Another of the amazing sequences we see is the birth of a chiru (a relative of the antelope). And of course any time you get shots of pandas relaxed in the wild is a cause for celebration.

Initially set against the backdrop of the changing seasons we are given moments in each animal’s lives. There is the panda, the chiru, the snow leopard, and a golden snub-nosed monkey. Each of these animals are given a moment of tenderness, there is no deep examination of the lives or habitat, which is fine. As as overview of the natural world in China, this is an great way to introduce people to some animals that aren’t always given much attention.

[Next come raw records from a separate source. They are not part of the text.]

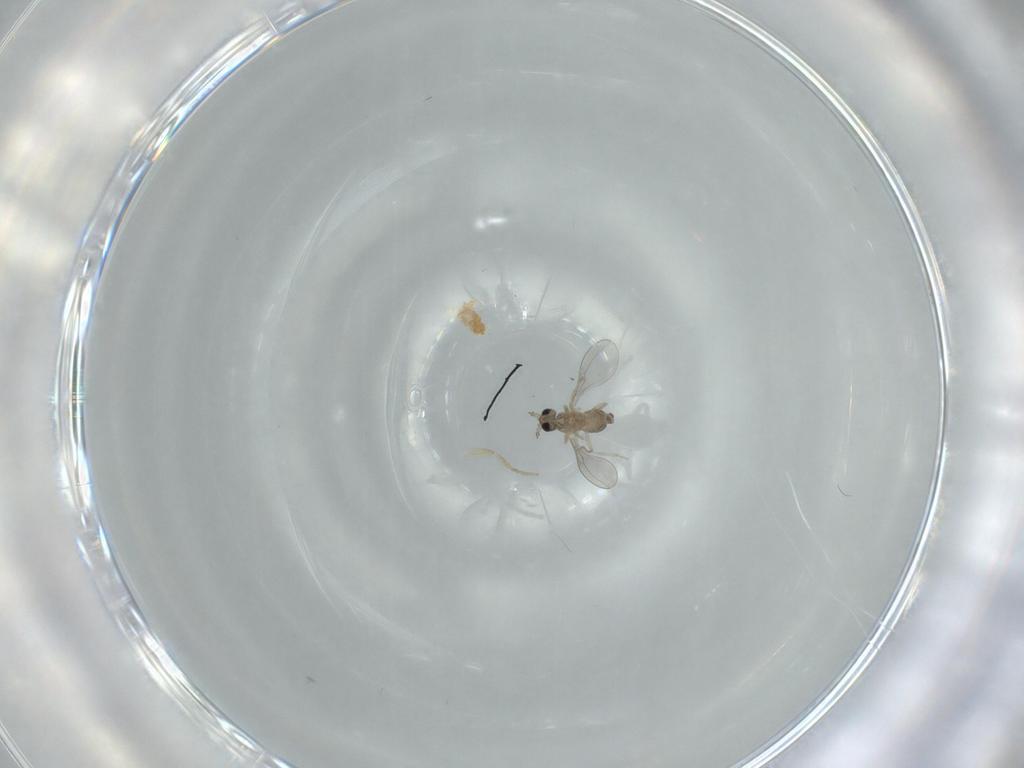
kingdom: Animalia
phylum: Arthropoda
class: Insecta
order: Diptera
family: Cecidomyiidae
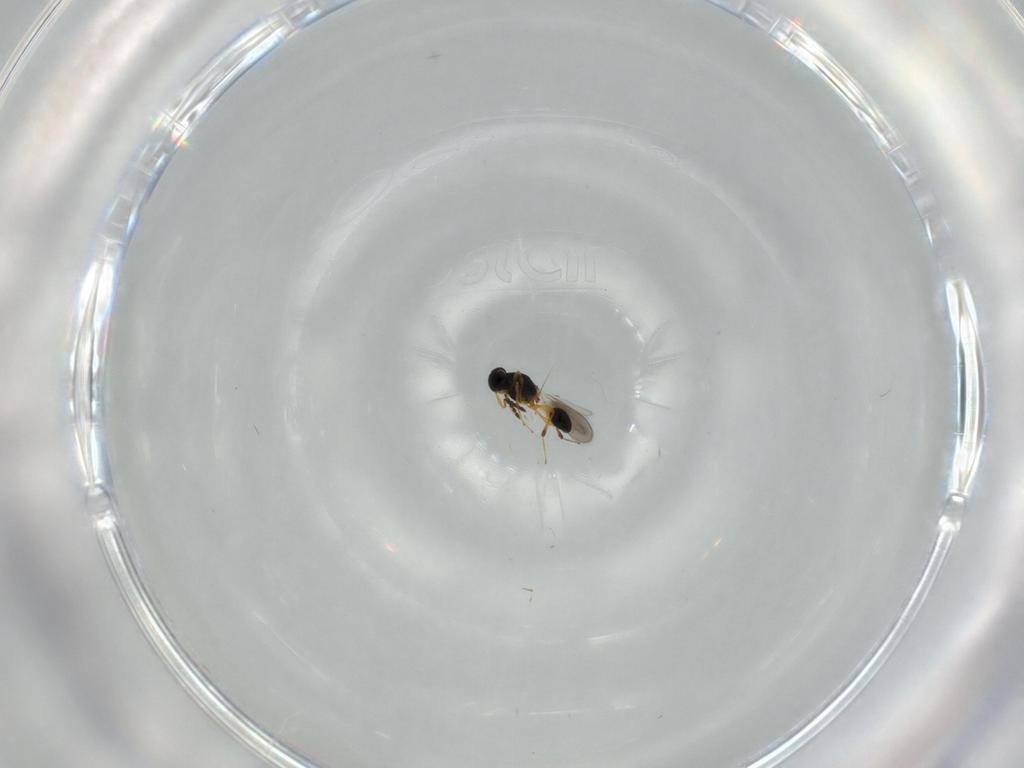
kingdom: Animalia
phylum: Arthropoda
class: Insecta
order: Hymenoptera
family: Platygastridae
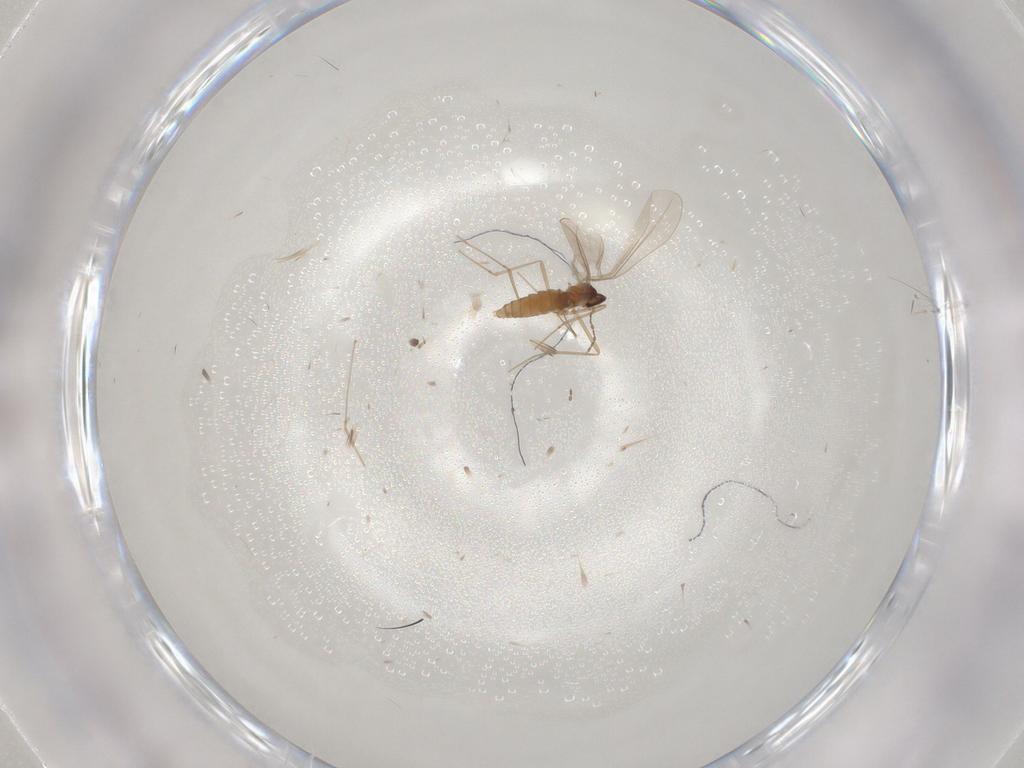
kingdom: Animalia
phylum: Arthropoda
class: Insecta
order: Diptera
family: Cecidomyiidae
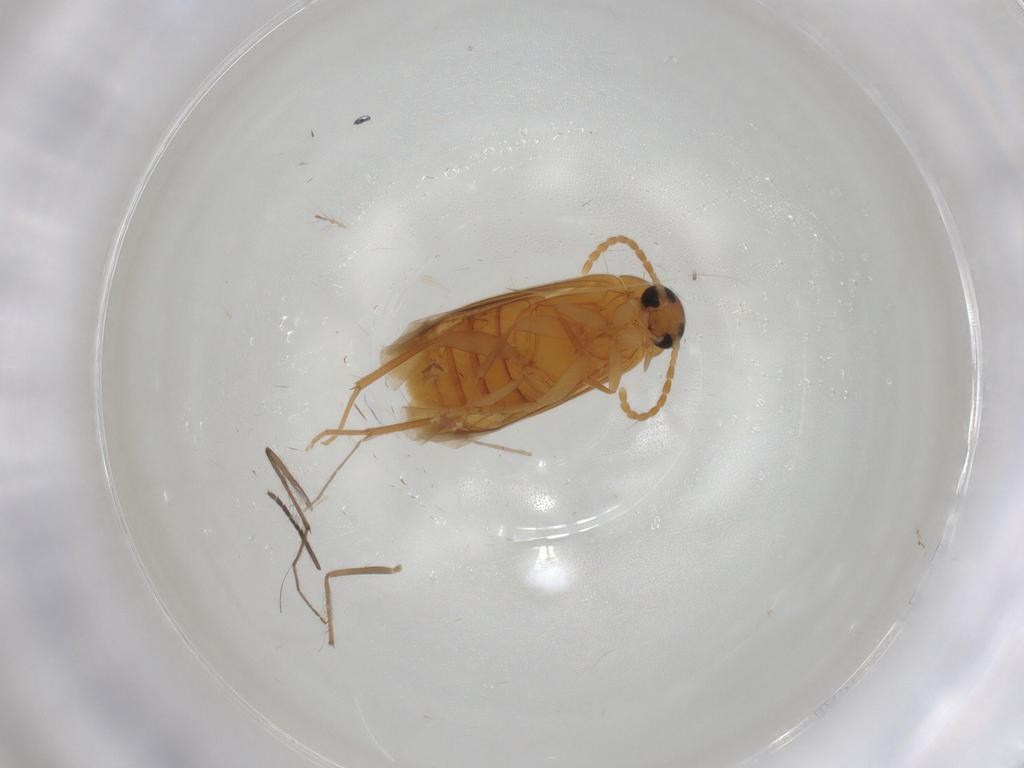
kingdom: Animalia
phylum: Arthropoda
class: Insecta
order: Coleoptera
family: Scraptiidae
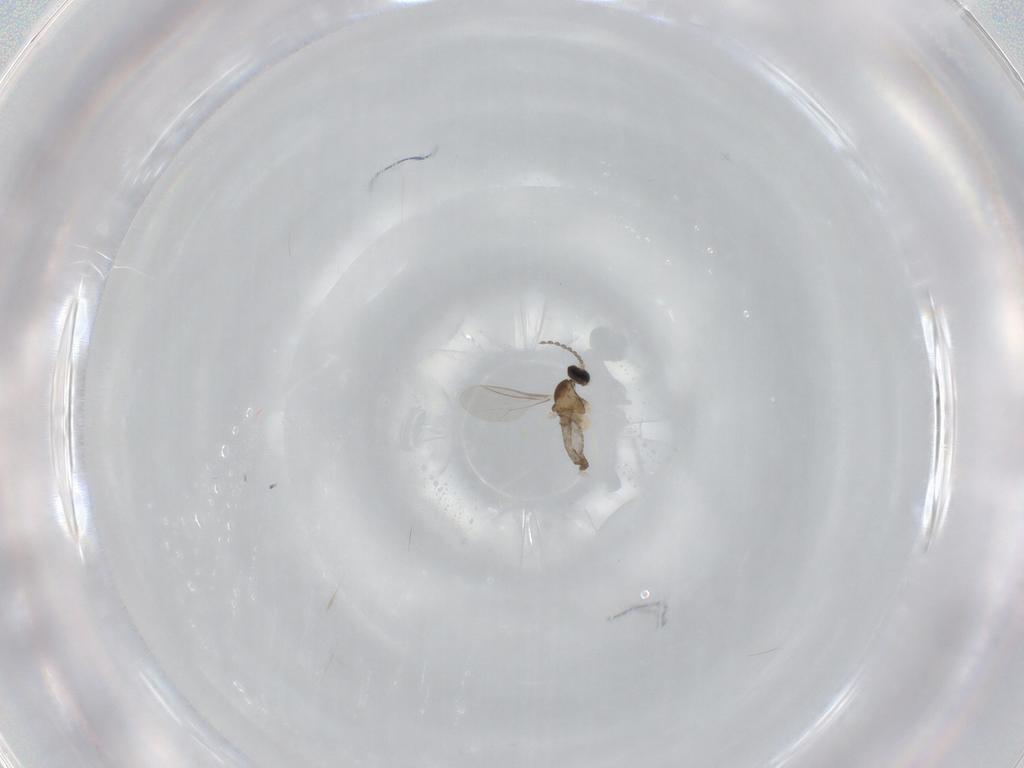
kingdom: Animalia
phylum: Arthropoda
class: Insecta
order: Diptera
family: Cecidomyiidae
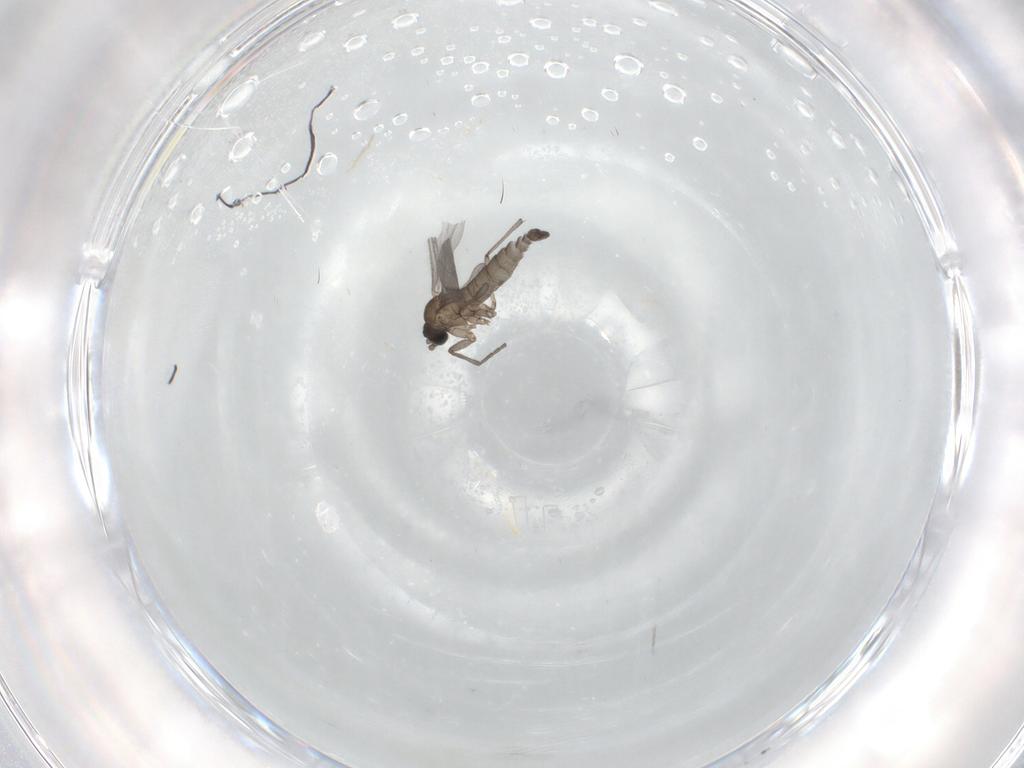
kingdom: Animalia
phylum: Arthropoda
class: Insecta
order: Diptera
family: Sciaridae
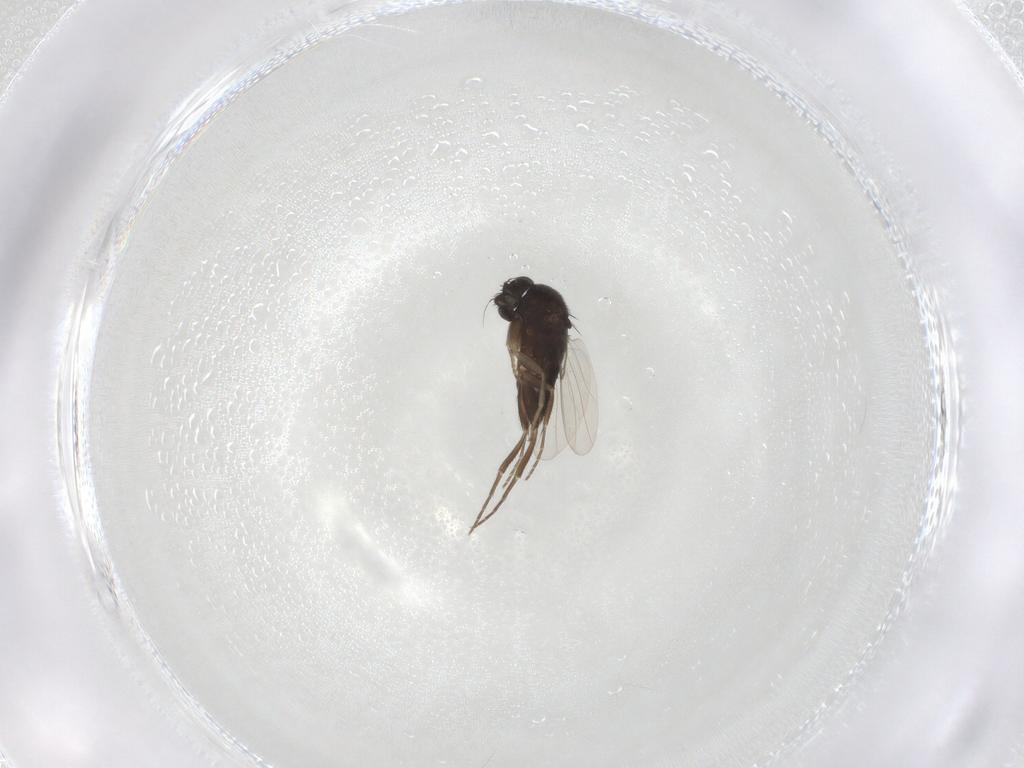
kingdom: Animalia
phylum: Arthropoda
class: Insecta
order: Diptera
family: Phoridae
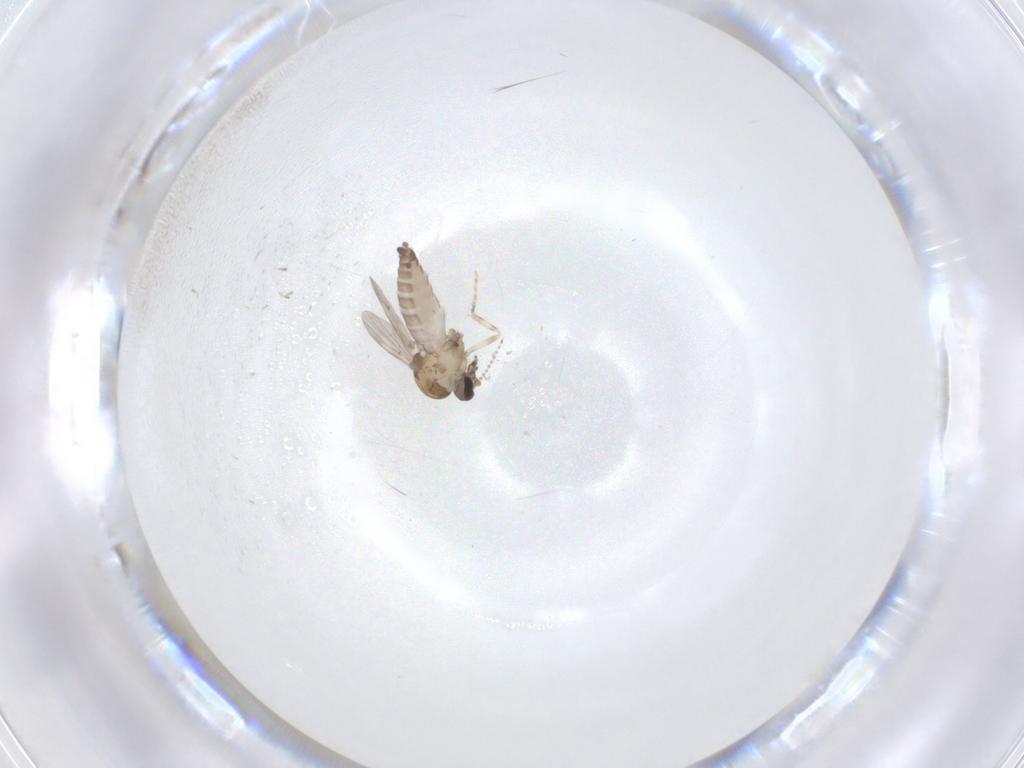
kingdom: Animalia
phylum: Arthropoda
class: Insecta
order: Diptera
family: Ceratopogonidae
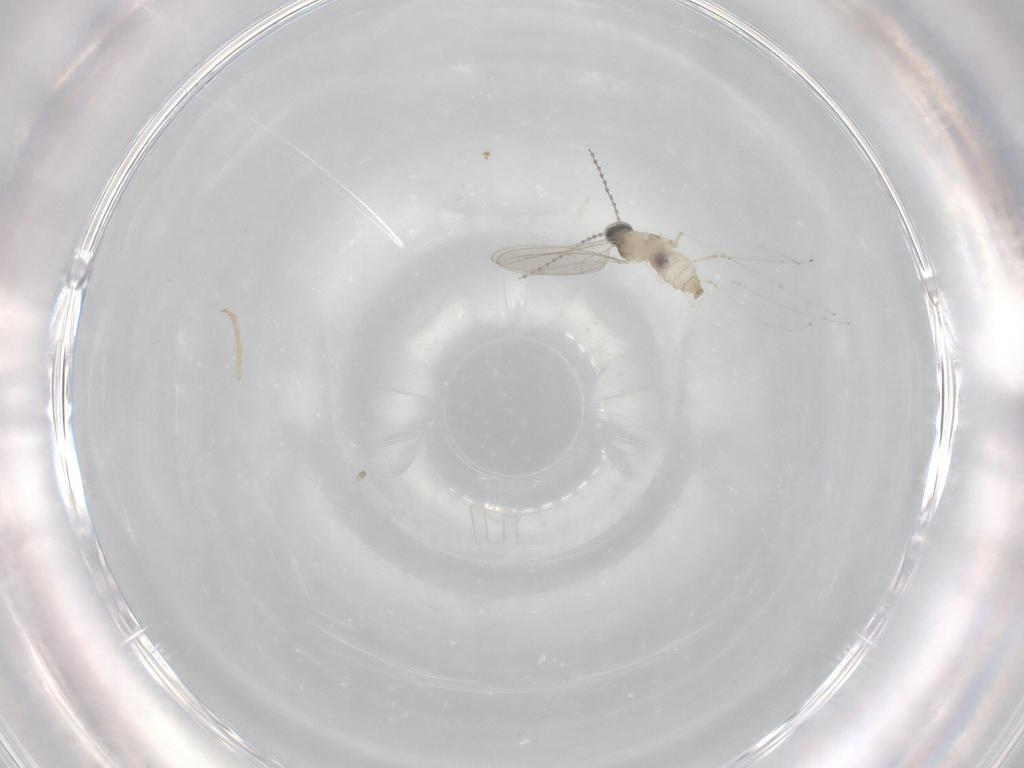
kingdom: Animalia
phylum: Arthropoda
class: Insecta
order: Diptera
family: Cecidomyiidae
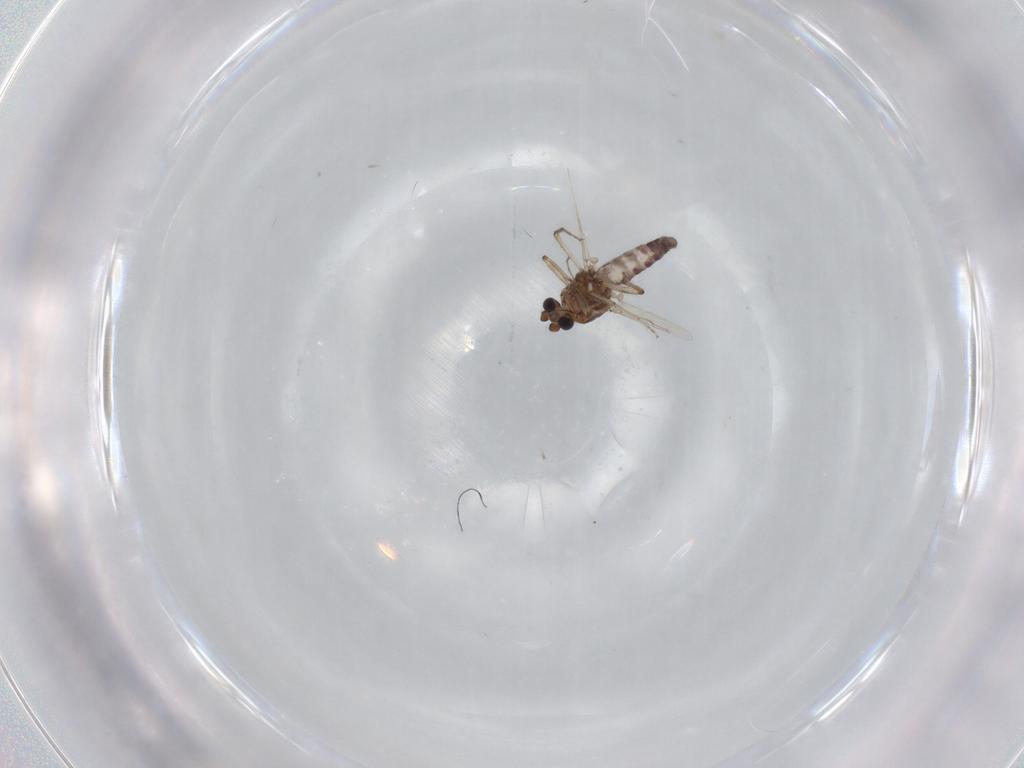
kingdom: Animalia
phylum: Arthropoda
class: Insecta
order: Diptera
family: Ceratopogonidae
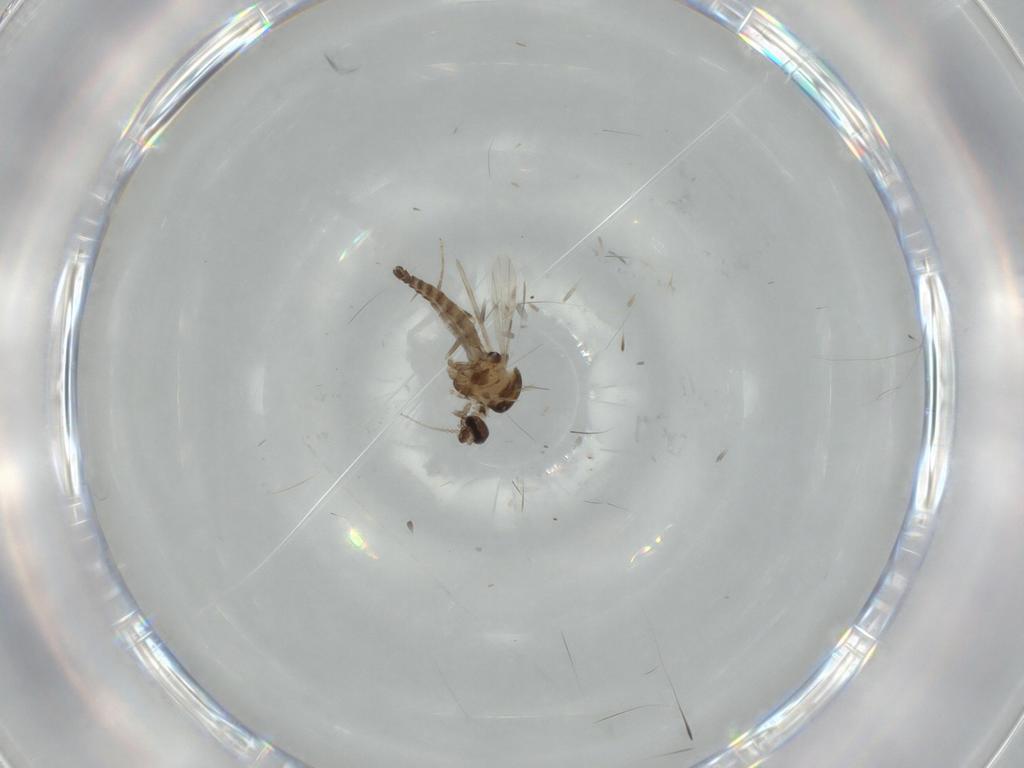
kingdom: Animalia
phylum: Arthropoda
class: Insecta
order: Diptera
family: Ceratopogonidae
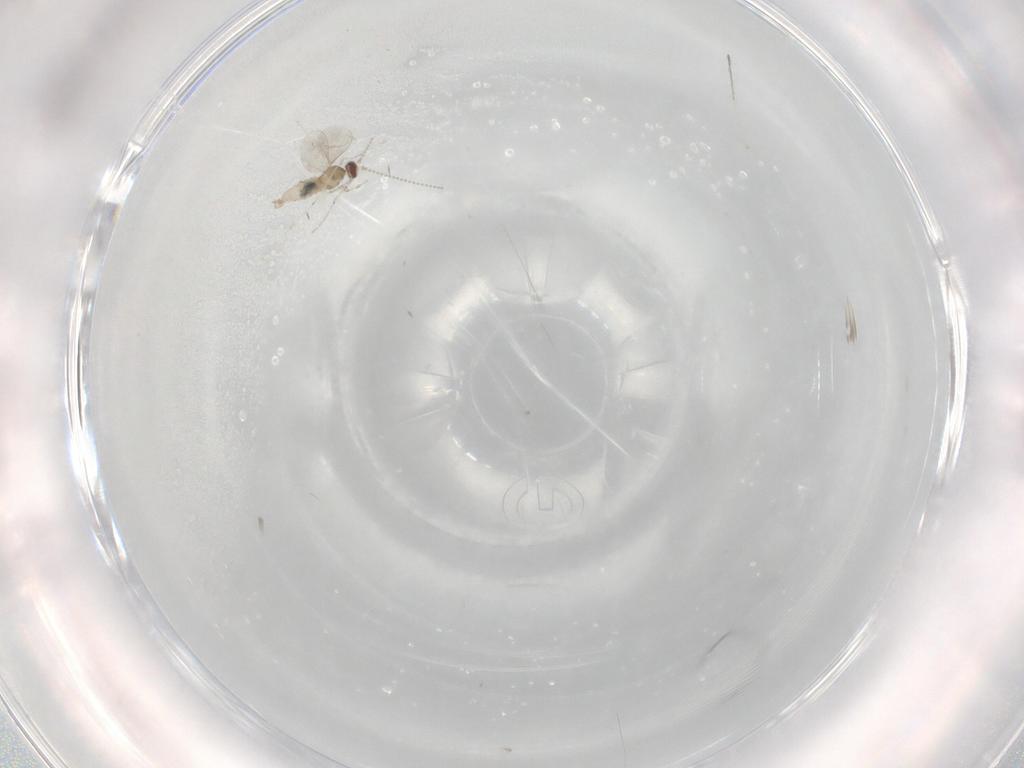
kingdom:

I’m not sure how much of the narrative in the four lives we are introduced to is manufactured through the editing process but it is not difficult to see how these are real scenarios that are being presented. There is a scene at about the 65 minute mark that demonstrates just how “true” too a natural narrative the filmmakers are trying to present. It isn’t a happy one, but I am very glad it was shown because it’s real.

There are some special features on the Blu-ray, one featurette for each of the animals that are the focus of Born In China. Panda Suits & Bamboo Shoots spends about 6 minutes on the challenges of filming pandas. Walking With Monkeys is 8 minutes looking at filming the golden snub-nosed monkey in winter. Masters Of Camouflage spends just under 5 minutes with the crew looking for the snow leopards. Wading Through Wetlands is 5 minutes with the crane film crew. Then there is a music video as well.

Born In China is not what I had initially expected, but I think the product as presented is excellent and perhaps more interesting than what I had thought it would be.